## WHAT YOU NEED TO DO
Update the lines starting at the one containing "scientific name: Erythronium californicum" and ending at the last line, replacing "phylum" with "division" and leaving everything else unchanged.

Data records
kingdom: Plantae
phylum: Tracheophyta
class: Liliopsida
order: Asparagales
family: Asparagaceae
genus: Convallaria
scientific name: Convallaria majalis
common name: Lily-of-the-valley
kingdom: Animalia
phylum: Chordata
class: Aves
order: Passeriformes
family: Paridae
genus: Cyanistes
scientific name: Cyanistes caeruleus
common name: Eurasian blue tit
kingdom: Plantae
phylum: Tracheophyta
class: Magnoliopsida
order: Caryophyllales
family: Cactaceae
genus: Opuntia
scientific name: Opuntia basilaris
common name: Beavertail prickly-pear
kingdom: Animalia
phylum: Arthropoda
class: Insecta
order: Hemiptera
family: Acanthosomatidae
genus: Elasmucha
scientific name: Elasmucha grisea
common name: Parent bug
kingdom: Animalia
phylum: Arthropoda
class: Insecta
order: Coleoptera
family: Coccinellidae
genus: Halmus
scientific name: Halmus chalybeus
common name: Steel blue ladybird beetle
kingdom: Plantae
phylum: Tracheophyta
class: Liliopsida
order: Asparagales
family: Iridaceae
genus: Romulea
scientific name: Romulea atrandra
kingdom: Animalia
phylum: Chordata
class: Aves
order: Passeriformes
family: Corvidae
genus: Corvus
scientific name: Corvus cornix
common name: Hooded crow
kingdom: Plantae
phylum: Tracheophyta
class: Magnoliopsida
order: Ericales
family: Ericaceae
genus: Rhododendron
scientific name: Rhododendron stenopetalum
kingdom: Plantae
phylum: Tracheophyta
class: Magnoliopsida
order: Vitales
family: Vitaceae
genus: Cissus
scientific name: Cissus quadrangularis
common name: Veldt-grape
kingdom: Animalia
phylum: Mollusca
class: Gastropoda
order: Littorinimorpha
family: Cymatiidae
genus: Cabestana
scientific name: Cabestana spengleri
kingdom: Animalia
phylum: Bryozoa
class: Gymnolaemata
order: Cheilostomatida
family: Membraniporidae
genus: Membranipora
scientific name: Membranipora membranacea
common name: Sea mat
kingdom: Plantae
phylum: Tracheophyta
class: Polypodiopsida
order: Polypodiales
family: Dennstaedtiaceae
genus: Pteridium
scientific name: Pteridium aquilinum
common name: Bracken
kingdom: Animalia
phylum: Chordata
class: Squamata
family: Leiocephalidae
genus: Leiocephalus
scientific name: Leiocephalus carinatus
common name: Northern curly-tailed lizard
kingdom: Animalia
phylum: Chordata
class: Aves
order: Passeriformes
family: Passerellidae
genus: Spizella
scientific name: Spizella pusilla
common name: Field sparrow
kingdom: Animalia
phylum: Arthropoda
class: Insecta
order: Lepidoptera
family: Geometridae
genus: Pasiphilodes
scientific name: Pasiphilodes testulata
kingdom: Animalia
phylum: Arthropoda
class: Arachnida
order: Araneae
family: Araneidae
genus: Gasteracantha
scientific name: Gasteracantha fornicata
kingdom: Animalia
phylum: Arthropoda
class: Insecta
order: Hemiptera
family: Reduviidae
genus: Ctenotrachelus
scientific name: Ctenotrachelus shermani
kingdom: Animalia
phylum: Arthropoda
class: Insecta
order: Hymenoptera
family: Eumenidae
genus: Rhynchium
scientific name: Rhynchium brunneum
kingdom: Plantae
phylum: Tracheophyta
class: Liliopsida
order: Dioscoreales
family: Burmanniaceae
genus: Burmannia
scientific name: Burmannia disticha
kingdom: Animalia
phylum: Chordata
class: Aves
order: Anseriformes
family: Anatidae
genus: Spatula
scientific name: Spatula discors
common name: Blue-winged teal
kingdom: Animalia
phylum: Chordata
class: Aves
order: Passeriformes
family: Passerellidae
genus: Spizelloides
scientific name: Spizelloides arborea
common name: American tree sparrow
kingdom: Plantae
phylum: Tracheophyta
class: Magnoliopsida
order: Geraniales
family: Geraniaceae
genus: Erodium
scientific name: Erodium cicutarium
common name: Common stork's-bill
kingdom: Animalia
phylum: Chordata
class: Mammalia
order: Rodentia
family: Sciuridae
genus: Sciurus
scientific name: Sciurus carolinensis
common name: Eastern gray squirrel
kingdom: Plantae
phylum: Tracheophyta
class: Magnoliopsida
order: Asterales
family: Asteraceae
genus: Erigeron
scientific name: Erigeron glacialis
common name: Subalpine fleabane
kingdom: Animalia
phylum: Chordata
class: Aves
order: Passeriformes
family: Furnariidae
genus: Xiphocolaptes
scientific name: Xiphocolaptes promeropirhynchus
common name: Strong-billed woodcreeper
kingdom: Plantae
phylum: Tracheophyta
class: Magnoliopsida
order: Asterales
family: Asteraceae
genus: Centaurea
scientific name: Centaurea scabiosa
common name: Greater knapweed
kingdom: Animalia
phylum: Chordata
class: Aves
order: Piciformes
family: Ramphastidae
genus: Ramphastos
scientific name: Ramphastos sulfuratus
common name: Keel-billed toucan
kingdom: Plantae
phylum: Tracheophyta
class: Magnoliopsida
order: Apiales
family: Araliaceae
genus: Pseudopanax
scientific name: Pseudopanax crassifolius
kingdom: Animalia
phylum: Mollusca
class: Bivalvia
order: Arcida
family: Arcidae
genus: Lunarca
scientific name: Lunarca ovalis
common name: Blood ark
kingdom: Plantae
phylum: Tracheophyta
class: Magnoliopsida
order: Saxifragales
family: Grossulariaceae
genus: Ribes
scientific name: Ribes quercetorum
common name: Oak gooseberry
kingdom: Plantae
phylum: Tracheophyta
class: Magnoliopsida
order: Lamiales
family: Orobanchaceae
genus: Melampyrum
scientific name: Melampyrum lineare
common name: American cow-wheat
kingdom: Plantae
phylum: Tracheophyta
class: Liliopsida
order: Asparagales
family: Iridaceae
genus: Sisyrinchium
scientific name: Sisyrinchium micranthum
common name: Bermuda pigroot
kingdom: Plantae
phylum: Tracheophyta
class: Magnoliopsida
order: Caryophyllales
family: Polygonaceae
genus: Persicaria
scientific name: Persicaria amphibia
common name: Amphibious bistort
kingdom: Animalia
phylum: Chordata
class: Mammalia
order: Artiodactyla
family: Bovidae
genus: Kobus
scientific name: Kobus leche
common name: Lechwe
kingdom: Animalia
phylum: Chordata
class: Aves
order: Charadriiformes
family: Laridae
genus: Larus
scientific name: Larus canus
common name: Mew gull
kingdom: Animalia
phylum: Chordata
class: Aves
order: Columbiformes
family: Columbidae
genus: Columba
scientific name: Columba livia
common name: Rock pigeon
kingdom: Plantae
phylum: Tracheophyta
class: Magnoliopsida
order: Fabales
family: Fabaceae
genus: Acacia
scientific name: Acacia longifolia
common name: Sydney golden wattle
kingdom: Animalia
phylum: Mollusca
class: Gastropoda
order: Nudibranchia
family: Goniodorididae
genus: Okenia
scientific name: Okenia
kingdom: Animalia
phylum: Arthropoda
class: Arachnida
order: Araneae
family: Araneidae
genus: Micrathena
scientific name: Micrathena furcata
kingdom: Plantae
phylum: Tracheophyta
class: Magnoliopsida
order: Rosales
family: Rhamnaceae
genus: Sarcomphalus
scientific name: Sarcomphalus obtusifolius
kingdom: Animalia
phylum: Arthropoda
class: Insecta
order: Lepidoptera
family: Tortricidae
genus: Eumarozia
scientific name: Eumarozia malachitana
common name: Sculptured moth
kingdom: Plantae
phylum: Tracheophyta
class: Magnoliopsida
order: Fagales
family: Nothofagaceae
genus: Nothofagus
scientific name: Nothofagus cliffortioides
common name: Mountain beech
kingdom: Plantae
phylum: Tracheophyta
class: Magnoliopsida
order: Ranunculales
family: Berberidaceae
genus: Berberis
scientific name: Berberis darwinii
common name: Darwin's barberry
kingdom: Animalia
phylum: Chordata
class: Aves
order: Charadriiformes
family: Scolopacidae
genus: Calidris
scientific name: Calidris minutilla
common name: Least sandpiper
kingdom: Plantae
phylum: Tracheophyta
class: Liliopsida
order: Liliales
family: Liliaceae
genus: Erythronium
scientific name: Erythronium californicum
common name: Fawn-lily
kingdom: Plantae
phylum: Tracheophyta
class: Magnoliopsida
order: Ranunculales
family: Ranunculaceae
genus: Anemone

## RESPONSE TO THE EXERCISE
scientific name: Erythronium californicum
common name: Fawn-lily
kingdom: Plantae
division: Tracheophyta
class: Magnoliopsida
order: Ranunculales
family: Ranunculaceae
genus: Anemone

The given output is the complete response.